What happens when you combine the likes of “Scrabble” with a colorful game like “Qwirkle”? You end up with something like “Latice”, a family-friendly board game that’s currently seeking your support on Kickstarter.  It supports 2-4 players and ages 6+, with the average play time being about 20 minutes.  To quickly sum it up, your goal will be to play all the tiles from your pool based on color and shape (sort of like “Qwirkle”, but not).  Like “Scrabble”, the board contains special spaces and will fill up as the game progresses.  Before we move on to specifics, I’d like to thank Jim Brikman from Adacio for reaching out and providing me with a prototype for preview purposes.  It’s important to stress that prototypes are not reflective of the final product, making everything you see and read about here subject to change.



Latice: 2-4 Players, Ages 6+, Average Play Time = 20 Minutes


My prototype copy included a game board, 16 sunstones, 16 halfstones, 84 tiles, and 4 tile racks. To set up the game, all of the tiles are mixed up face down and each player receives an equal share of them to form their individual pools.  Each player then takes five tiles at random from their pool to place into their rack.  Youngest player goes first.  As mentioned above, the goal of the game is to be the first player to deplete your pool by playing them onto the board.

On a player’s turn, they’ll pick one of the five tiles from their rack and place it onto the board adjacent to an existing tile.  Tiles that touch horizontally or vertically must match in either color or shape.  The first player of the game simply places a tile onto the center moon space. Alternatively, a player may instead exchange tiles from their rack from their available pool (no peeking is allowed).  Finally, a player must pass if they can’t play anything.

Sunstones and halfstones are awarded to players throughout the game as they lay down tiles.
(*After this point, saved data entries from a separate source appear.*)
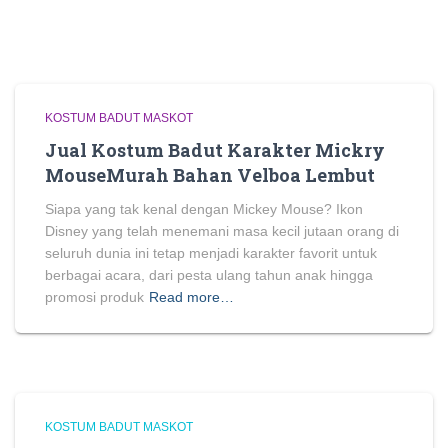
KOSTUM BADUT MASKOT
Jual Kostum Badut Karakter Mickry
MouseMurah Bahan Velboa Lembut
Siapa yang tak kenal dengan Mickey Mouse? Ikon
Disney yang telah menemani masa kecil jutaan orang di
seluruh dunia ini tetap menjadi karakter favorit untuk
berbagai acara, dari pesta ulang tahun anak hingga
promosi produk
Read more…
KOSTUM BADUT MASKOT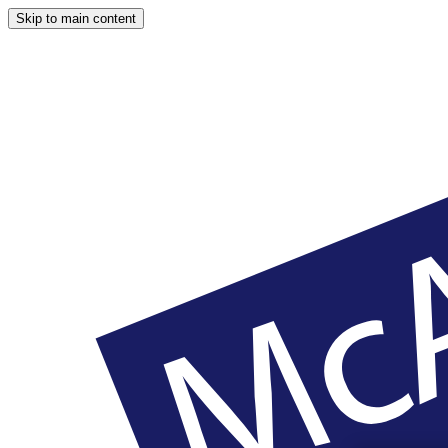
Skip to main content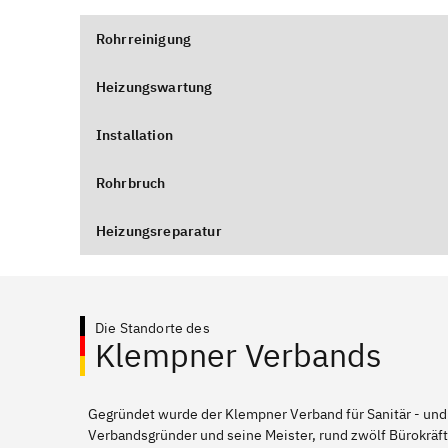
Rohrreinigung
Heizungswartung
Installation
Rohrbruch
Heizungsreparatur
Die Standorte des
Klempner Verbands
Gegründet wurde der Klempner Verband für Sanitär - und
Verbandsgründer und seine Meister, rund zwölf Bürokräft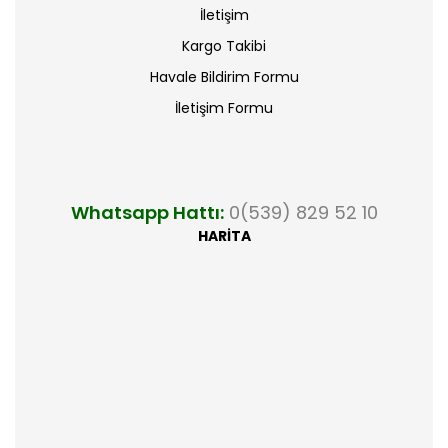
İletişim
Kargo Takibi
Havale Bildirim Formu
İletişim Formu
Whatsapp Hattı:
0(539) 829 52 10
HARİTA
Laying a tile onto a space with a sun, for example, earns you a sunstone.  Should you lay a tile down next to two or more tiles, you’ll earn halfstones or sunstones, depending on how many pieces border.  Someone who is lucky (or just really good) can earn themselves two sunstones by forming a “latice”, or placing a tile in such a way that it is surrounded on all four sides (legally, of course).  When turned in, these halfstones and sunstones provide the player with extra turns.  Alternatively, three sunstones can be exchanged for a used/discarded wind tile.

Speaking of which, wind tiles provide unique ways for the board to be shifted in your favor. Essentially, they are used to slide a tile to an adjacent empty space and are then discarded. The player does get to take an extra turn though, meaning that a good wind tile play can set them up for a “double”, trefoil”, or “latice”, earning them some stones.  While this second turn does require the player to observe standard placement rules, the piece moved by the wind token need not follow said rules.

That’s all there is to it, really.  “Latice” is very easy to teach and well-suited for gamers of any age, not to mention colorful and easy on the eyes.  Like “Qwirkle”, this game will encourage players to think ahead so that they can possibly set themselves up for something bigger later on.  My only real concern is that colorblind folks may have an issue…some way to identify the tiles by color other than color (the first letter of the color etched into the corner, etc.) might solve that problem. Any game that encourages a little critical thinking deserves further attention, in my book.

There’s currently a free print-and-play available on the Kickstarter page should you want to try the game out before you pledge.  $35 will net you the game along with some other goodies…go check out the various pledge levels via the link below for more information. I’m told that the finished game will be manufactured by Ludo Fact and will have a “stronger fit and finish”…that is, molded acrylic tiles and racks, rounded translucent acrylic stones, nice cloth tile bags, and a 14” folding board. Judging by how good the prototype looks, I can’t wait to see it.